Blue Jays, Twins primed for season opener

Justin Morneau is no longer concussed and ready to make up for lost time as he and the Minnesota Twins visit Jose Bautista and the Toronto Blue Jays in Friday's sold-out opener at the Rogers Centre.

Justin Morneau appears ready to make up for lost time due to a concussion he suffered last season. In February, Jose Bautista was given 65 million reasons to prove he's more than a one-year wonder.

Ready to play his first game since July, Morneau and the Minnesota Twins begin their bid for a third consecutive American League Central title Friday night at Toronto, where Bautista is again expected to lead a high-powered Blue Jays' offence.

Despite winning a division title in 2010, there was a certain lament for the Twins as they played the entire second half of the season without Morneau and were swept out of the division series for the second straight year after going 94-68.

Morneau, the 2006 AL MVP from New Westminster, B.C., never fully recovered from being accidentally kneed in the head by Blue Jays infielder John McDonald while sliding to break up a double play in a July 7 game at Toronto, unable to be completely free of post-concussion symptoms. Morneau had been enjoying a stellar season, batting .345 in 81 games with 18 homers and 56 runs batted in.

Twins manager Ron Gardenhire decided on putting Morneau in the opening day lineup, looking beyond the slugger's .152 average in 10 spring training games as he eased him back into play.

"He'll tell you that he's getting closer," Gardenhire said. "There's been a couple times he really looked like he was on the ball.

"In Atlanta, it looked like he was lifting it a little bit. That's just from not getting him on the field enough so he can get his swing down."

Morneau will augment a lineup that also features Joe Mauer (.327 average, nine HRs, 75 RBIs) and left-fielder Delmon Young, who will try to follow a breakout season in which he had 21 HRs and 112 RBIs while batting .298.

Danny Valencia hit .311 in 85 games as a rookie and Gardenhire will again have veteran slugger Jim Thome, who is 11 homers shy of 600 after hitting 25 last year.

Morneau hit .400 with three homers in 15 at-bats in four games against the Blue Jays last year. He is 3 for 7 with two doubles versus Blue Jays scheduled starter Ricky Romero (14-9, 3.73 ERA).

While Morneau has a proven track record as a hitter, Bautista enters 2011 trying to create one. A middling outfielder who never had more than 16 homers in any of his previous six seasons, Bautista hit 54 in 2010 to set a franchise record, pacing a Toronto attack that set a team record with 257 en route to an 85-77 finish that was only good for fourth place in the deep AL East.

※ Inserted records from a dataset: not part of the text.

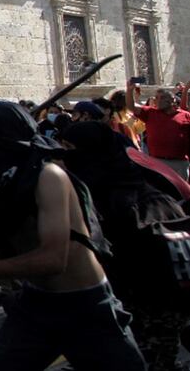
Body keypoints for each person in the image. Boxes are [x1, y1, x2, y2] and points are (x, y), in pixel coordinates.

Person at [0, 101, 145, 371]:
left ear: (0, 135)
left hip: (86, 306)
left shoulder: (48, 177)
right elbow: (3, 250)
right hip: (36, 304)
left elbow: (52, 259)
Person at [59, 121, 189, 371]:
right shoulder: (124, 184)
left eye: (68, 148)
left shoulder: (118, 198)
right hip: (147, 300)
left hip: (150, 302)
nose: (63, 157)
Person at [126, 78, 190, 180]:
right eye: (156, 97)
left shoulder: (186, 116)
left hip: (179, 164)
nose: (157, 100)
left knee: (180, 194)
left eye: (162, 98)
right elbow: (131, 107)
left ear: (172, 100)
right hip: (157, 162)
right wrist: (129, 90)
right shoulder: (150, 113)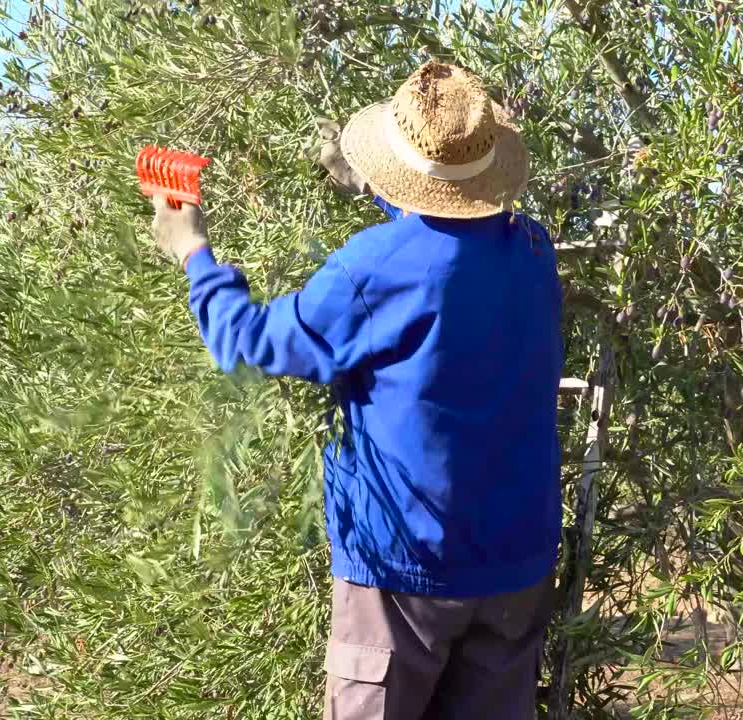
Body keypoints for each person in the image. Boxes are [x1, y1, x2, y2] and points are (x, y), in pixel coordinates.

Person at [150, 61, 564, 720]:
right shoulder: (535, 253)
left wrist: (194, 254)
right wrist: (383, 189)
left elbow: (250, 344)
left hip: (404, 568)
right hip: (516, 563)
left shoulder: (375, 268)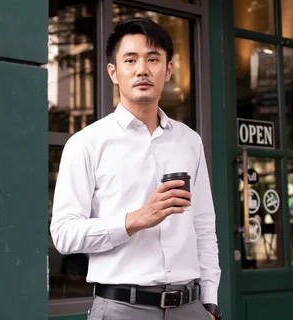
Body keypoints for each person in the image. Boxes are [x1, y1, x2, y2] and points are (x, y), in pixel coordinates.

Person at [49, 17, 222, 320]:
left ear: (168, 69)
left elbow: (204, 227)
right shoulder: (87, 143)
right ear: (113, 73)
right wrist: (135, 220)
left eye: (153, 59)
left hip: (190, 309)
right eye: (130, 60)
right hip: (121, 309)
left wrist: (209, 303)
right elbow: (64, 234)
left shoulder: (188, 141)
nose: (142, 69)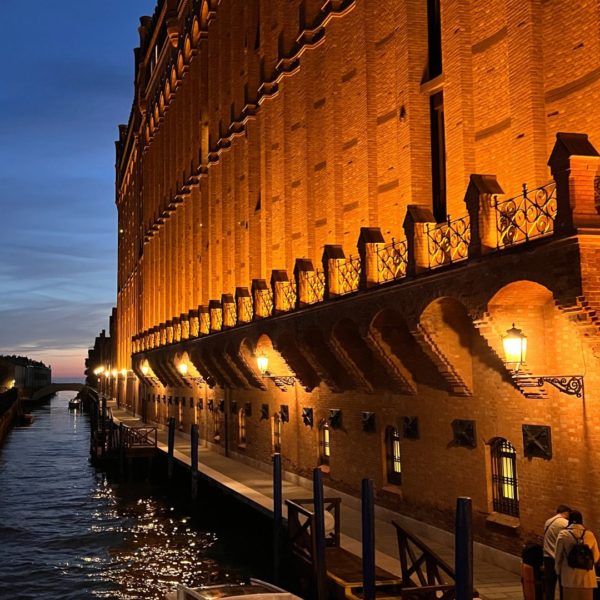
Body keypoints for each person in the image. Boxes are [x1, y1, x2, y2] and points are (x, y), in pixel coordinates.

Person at [555, 510, 600, 600]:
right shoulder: (590, 534)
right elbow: (596, 556)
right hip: (587, 578)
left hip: (569, 577)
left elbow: (558, 556)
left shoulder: (563, 534)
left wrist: (558, 571)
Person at [544, 505, 571, 600]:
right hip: (559, 558)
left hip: (547, 556)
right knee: (562, 584)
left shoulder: (548, 521)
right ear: (566, 512)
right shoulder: (565, 523)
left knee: (549, 584)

Blue Jays general manager Alex Anthopoulos decided to buy in with Bautista, signing him to a five-year, $65 million US contract after successfully unloading centre-fielder Vernon Wells' contract in an off-season trade with the Los Angeles Angels.

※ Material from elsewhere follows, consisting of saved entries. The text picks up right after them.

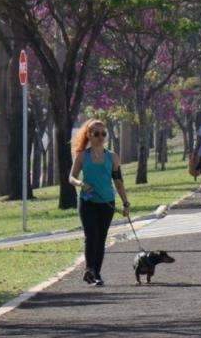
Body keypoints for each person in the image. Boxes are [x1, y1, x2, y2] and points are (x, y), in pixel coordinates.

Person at [69, 119, 130, 286]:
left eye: (103, 133)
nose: (100, 137)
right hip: (87, 202)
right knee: (91, 236)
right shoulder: (82, 156)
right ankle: (90, 270)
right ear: (89, 135)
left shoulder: (113, 157)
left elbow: (118, 181)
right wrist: (81, 184)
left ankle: (96, 272)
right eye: (96, 133)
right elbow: (71, 177)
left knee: (101, 238)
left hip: (107, 203)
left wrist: (125, 202)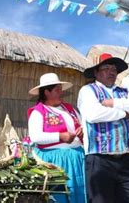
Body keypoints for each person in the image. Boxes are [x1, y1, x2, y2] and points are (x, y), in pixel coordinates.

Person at [77, 53, 129, 203]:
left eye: (114, 69)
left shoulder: (125, 91)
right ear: (96, 72)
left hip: (125, 158)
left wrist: (113, 103)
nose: (111, 72)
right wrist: (123, 113)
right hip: (99, 159)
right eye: (106, 68)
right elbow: (93, 114)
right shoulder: (88, 91)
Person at [27, 72, 85, 203]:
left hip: (76, 159)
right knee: (58, 195)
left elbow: (82, 126)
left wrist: (82, 131)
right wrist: (60, 136)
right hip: (55, 161)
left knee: (78, 192)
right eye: (57, 90)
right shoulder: (38, 112)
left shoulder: (70, 109)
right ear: (47, 92)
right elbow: (35, 137)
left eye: (61, 89)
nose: (61, 92)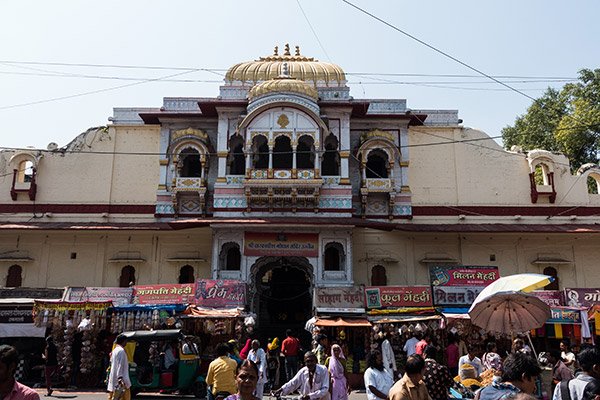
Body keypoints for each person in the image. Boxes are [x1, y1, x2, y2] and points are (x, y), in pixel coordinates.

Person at [477, 353, 541, 400]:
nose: (534, 386)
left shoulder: (482, 392)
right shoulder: (521, 398)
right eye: (534, 379)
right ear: (525, 377)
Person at [107, 334, 132, 400]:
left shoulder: (115, 350)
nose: (126, 343)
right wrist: (120, 378)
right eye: (126, 341)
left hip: (114, 377)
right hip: (122, 379)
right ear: (123, 341)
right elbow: (120, 365)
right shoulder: (121, 351)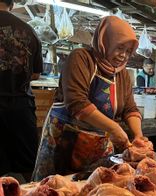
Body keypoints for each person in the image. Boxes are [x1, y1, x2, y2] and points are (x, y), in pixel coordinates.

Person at [32, 16, 143, 181]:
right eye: (120, 48)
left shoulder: (122, 74)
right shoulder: (81, 58)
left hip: (98, 149)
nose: (123, 55)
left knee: (93, 188)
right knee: (53, 188)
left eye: (128, 51)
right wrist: (113, 128)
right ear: (106, 41)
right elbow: (77, 103)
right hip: (64, 143)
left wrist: (138, 136)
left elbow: (130, 108)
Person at [0, 0, 43, 183]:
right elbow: (35, 74)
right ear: (12, 3)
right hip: (21, 108)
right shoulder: (29, 31)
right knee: (28, 168)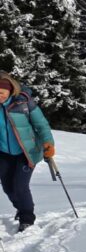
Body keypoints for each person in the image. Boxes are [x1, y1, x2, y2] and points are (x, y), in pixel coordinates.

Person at [0, 72, 55, 232]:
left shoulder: (23, 103)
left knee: (19, 186)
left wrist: (48, 144)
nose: (0, 96)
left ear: (10, 91)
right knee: (7, 187)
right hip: (4, 153)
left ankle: (27, 217)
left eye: (2, 93)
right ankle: (21, 207)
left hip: (27, 152)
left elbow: (42, 125)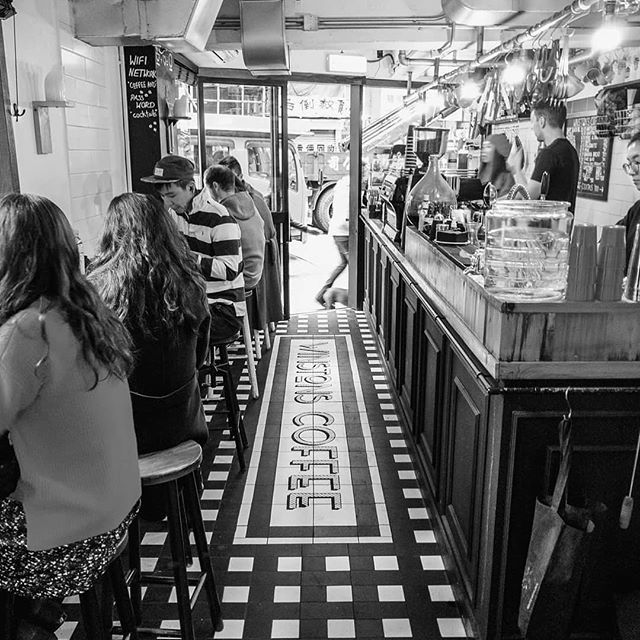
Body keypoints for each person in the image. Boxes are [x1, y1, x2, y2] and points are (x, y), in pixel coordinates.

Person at [0, 194, 140, 639]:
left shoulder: (28, 329)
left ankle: (29, 617)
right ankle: (38, 615)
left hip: (70, 532)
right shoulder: (88, 310)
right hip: (116, 506)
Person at [88, 193, 210, 456]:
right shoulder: (190, 283)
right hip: (184, 422)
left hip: (125, 432)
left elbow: (94, 370)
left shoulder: (97, 290)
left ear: (111, 232)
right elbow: (199, 358)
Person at [141, 155, 245, 344]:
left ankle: (188, 373)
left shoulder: (219, 217)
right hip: (191, 301)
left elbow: (230, 270)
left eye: (171, 195)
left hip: (223, 308)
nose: (167, 203)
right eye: (163, 197)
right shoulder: (173, 215)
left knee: (171, 332)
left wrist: (186, 256)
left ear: (190, 187)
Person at [219, 155, 283, 325]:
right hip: (264, 253)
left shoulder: (238, 202)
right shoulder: (251, 195)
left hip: (258, 257)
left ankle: (232, 326)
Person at [508, 100, 580, 212]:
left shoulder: (549, 154)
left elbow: (527, 198)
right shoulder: (570, 151)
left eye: (532, 121)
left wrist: (516, 169)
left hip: (545, 227)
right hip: (562, 225)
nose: (532, 127)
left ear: (541, 121)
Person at [204, 164, 265, 292]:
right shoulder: (250, 203)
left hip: (241, 280)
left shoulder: (223, 213)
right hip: (256, 276)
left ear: (215, 186)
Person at [315, 172, 350, 307]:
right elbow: (347, 212)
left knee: (342, 263)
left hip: (337, 230)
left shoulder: (341, 184)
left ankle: (322, 294)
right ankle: (352, 298)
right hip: (344, 232)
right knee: (353, 265)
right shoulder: (351, 187)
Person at [616, 132, 640, 268]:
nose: (632, 171)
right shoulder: (636, 211)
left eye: (637, 162)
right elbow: (612, 237)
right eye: (630, 164)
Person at [479, 133, 515, 198]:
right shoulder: (481, 173)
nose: (484, 151)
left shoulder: (507, 177)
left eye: (488, 147)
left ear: (498, 151)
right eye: (483, 147)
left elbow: (506, 200)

"He'll have down months," Anthopoulos said. "He might have a year where he doesn't perform all that well.

"But you're buying into this for the long term. You have reason to believe he's going to be great."

Bautista has not been great against Twins scheduled starter Carl Pavano, going 1 for 11 with four strikeouts.

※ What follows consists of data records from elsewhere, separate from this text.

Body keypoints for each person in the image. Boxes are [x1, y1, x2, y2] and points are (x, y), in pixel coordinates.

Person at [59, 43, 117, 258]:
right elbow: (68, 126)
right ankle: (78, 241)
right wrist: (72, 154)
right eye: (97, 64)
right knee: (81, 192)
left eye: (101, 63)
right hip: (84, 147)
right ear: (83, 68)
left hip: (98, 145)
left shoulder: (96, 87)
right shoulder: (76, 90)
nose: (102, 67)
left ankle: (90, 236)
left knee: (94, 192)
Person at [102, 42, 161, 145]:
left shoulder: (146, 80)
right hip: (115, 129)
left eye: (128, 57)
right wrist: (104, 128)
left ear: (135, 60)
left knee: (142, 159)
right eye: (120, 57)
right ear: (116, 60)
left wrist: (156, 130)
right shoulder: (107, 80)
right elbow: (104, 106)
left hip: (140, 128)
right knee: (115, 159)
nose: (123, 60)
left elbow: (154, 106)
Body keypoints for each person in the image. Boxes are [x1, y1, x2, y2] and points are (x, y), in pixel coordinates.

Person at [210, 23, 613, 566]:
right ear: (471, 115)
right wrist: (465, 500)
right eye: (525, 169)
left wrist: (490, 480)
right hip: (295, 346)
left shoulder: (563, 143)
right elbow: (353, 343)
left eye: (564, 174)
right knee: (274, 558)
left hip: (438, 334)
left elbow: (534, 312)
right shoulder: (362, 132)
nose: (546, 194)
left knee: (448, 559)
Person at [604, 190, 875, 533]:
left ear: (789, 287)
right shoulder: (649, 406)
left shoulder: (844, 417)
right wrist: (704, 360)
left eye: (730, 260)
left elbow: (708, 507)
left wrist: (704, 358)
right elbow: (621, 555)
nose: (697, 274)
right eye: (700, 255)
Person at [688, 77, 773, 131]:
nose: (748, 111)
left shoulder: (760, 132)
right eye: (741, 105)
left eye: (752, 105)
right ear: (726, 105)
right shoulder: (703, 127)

Bautista will also have a larger role in the clubhouse this year with Wells and pitcher Shaun Marcum no longer on the team. First-year manager John Farrell has plenty of power besides Bautista with Adam Lind and Aaron Hill, who combined for 49 homers despite hitting .237 and .205, respectively.

Additionally, the Blue Jays will be breaking in rookie catcher J.P. Arencibia, who was MVP of the Pacific Coast League after hitting .301 with 32 HRs and 85 RBIs for Las Vegas while posting a .626 slugging percentage.

Romero leads a young Blue Jays staff that will feature four starters 26 years old or younger. The third-year left-hander increased his win total by one in 2010 while pitching 32 more innings and lowering his ERA more than a half-run from his 2009 rookie season.

He won his only start against Minnesota last year and is 2-0 with a 2.78 ERA in three starts versus the Twins.

Pavano went 17-11 with a 3.75 ERA in 2010 for his best season since winning 18 games with Florida in 2004. The right-hander has been healthy for two full years after being plagued by elbow injuries and is eager to build on a strong spring.

"Once you've done it once, you can do it again," he told the Twins' official website.

"So taking that mentality a step further will just make you better and improve you. It was not a fluke that we were all successful last year.

"We know what we are capable of doing. We just have to stay confident with it."